> _What needs to be done_: Print, in exact form, the lines below from the one containing "Hidenori Tani" through the one containing "lncRNAs include to", and omit all others.

Transcribed page contents
********
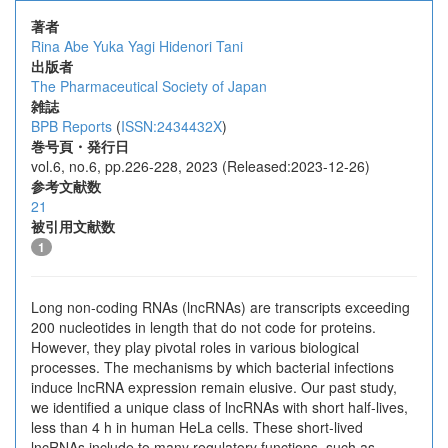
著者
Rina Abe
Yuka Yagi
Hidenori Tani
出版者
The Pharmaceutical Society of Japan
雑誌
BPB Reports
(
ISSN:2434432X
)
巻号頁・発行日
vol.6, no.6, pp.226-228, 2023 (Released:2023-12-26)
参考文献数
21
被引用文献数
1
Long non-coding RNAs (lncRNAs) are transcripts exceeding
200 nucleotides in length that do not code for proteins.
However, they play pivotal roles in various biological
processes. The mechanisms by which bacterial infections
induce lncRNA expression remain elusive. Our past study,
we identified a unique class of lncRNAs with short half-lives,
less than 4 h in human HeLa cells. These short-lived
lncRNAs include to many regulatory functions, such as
********
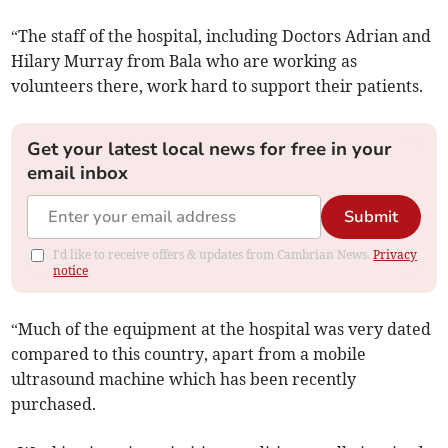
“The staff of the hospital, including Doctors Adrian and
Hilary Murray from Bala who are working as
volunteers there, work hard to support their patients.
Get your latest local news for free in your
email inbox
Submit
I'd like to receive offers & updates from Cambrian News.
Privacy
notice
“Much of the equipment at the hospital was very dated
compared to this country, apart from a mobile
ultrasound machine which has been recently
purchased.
********
> _Completed exercise_:
Hidenori Tani
出版者
The Pharmaceutical Society of Japan
雑誌
BPB Reports
(
ISSN:2434432X
)
巻号頁・発行日
vol.6, no.6, pp.226-228, 2023 (Released:2023-12-26)
参考文献数
21
被引用文献数
1
Long non-coding RNAs (lncRNAs) are transcripts exceeding
200 nucleotides in length that do not code for proteins.
However, they play pivotal roles in various biological
processes. The mechanisms by which bacterial infections
induce lncRNA expression remain elusive. Our past study,
we identified a unique class of lncRNAs with short half-lives,
less than 4 h in human HeLa cells. These short-lived
lncRNAs include to many regulatory functions, such as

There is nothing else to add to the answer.